Tim Satgas Penanganan Covid-19 (2020), Suryopratomo menjelaskan bahwa situasi di awal pandemi sangat keotik. Bahkan Badan Kesehatan Dunia (WHO) pun tidak punya pegangan yang baku untuk menangani virus corona.
"Kita betul-betul dihadapkan pada kondisi yang sangat menakutkan apalagi di minggu-minggu pertama. Saya masih ingat sembilan dokter harus wafat," kata Suryopratomo dalam video yang diunggah ke YouTube, Senin (15/3/2021).
Menurutnya, satu-satunya cara untuk menangani pandemi covid-19 dimulai dengan tes PCR.
Namun satgas pun mengaku kesulitan mencari reagen tes PCR. Pasalnya, hanya ada dua negara dapat menghasilkan tes PCR saat itu, yaitu China dan Korea.
Suryopratomo enggan disebut bahwa Tim Gugus Tugas melakukan pengadaan tes PCR secara sembrono. Sebab, situasinya saat itu tidak jelas dan Gugus Tugas telah berusaha agar deteksi penularan virus dapat cepat diketahui.
"Lembaga internasional seperti WHO dan UNICEF di awal-awal pandemi tidak pernah mengetahui bagaimana langkah terbaik dalam penanganan Covid-19. Yang dilakuakn oleh Tim Gugus Tugas berorientasi pada bagaimana secepat mungkin kita bisa mengendalikan penularan, mengetahui warga masyarakat yang tertular, sehingga bisa dilakukan isolasi atau karantina," ujar Suryopratomo.

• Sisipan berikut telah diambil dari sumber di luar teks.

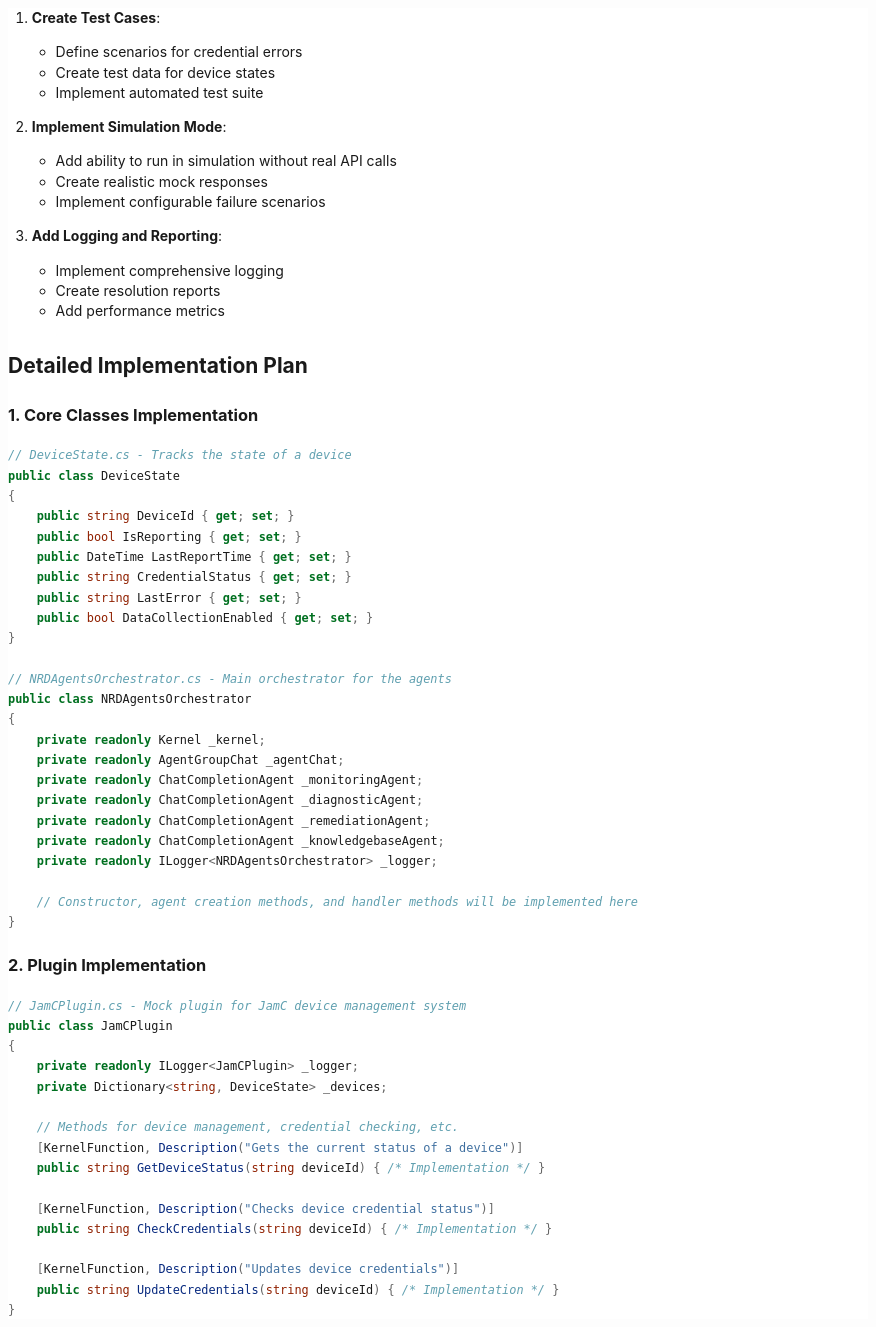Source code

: 1. **Create Test Cases**:
   - Define scenarios for credential errors
   - Create test data for device states
   - Implement automated test suite

2. **Implement Simulation Mode**:
   - Add ability to run in simulation without real API calls
   - Create realistic mock responses
   - Implement configurable failure scenarios

3. **Add Logging and Reporting**:
   - Implement comprehensive logging
   - Create resolution reports
   - Add performance metrics

## Detailed Implementation Plan

### 1. Core Classes Implementation

```csharp
// DeviceState.cs - Tracks the state of a device
public class DeviceState
{
    public string DeviceId { get; set; }
    public bool IsReporting { get; set; }
    public DateTime LastReportTime { get; set; }
    public string CredentialStatus { get; set; }
    public string LastError { get; set; }
    public bool DataCollectionEnabled { get; set; }
}

// NRDAgentsOrchestrator.cs - Main orchestrator for the agents
public class NRDAgentsOrchestrator
{
    private readonly Kernel _kernel;
    private readonly AgentGroupChat _agentChat;
    private readonly ChatCompletionAgent _monitoringAgent;
    private readonly ChatCompletionAgent _diagnosticAgent;
    private readonly ChatCompletionAgent _remediationAgent;
    private readonly ChatCompletionAgent _knowledgebaseAgent;
    private readonly ILogger<NRDAgentsOrchestrator> _logger;
    
    // Constructor, agent creation methods, and handler methods will be implemented here
}
```

### 2. Plugin Implementation

```csharp
// JamCPlugin.cs - Mock plugin for JamC device management system
public class JamCPlugin
{
    private readonly ILogger<JamCPlugin> _logger;
    private Dictionary<string, DeviceState> _devices;
    
    // Methods for device management, credential checking, etc.
    [KernelFunction, Description("Gets the current status of a device")]
    public string GetDeviceStatus(string deviceId) { /* Implementation */ }
    
    [KernelFunction, Description("Checks device credential status")]
    public string CheckCredentials(string deviceId) { /* Implementation */ }
    
    [KernelFunction, Description("Updates device credentials")]
    public string UpdateCredentials(string deviceId) { /* Implementation */ }
}
```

Sementara itu, Tenaga Ahli Ketua Satgas Penangangan Covid-19, dr. M Nasser menjelaskan bahwa reagen Sansure dipilih karena stabil dan lebih cepat.
Nasser mengakui memang ada laporan dari sejumlah laboratorium yang tidak dapat menggunakan reagen Sansure. Penyebabnya, persoalan metode pengerjaan ekstraksi RNA kering dan basah yang tidak dapat dikombinasikan dengan baik.
Baca Juga: BNPB: Reagen Sansure Dibeli Karena Situasi Genting Awal Pandemi
"Pada bulan April-Mei 2020 telah dilakukan distribusi pada 88 laboratorium di 31 provinsi. Ternyata dari sekian laboratorium itu ada sejumlah laboratorium yang tidak dapat mengerjakan," tutur Nasser dalam video klarifikasinya.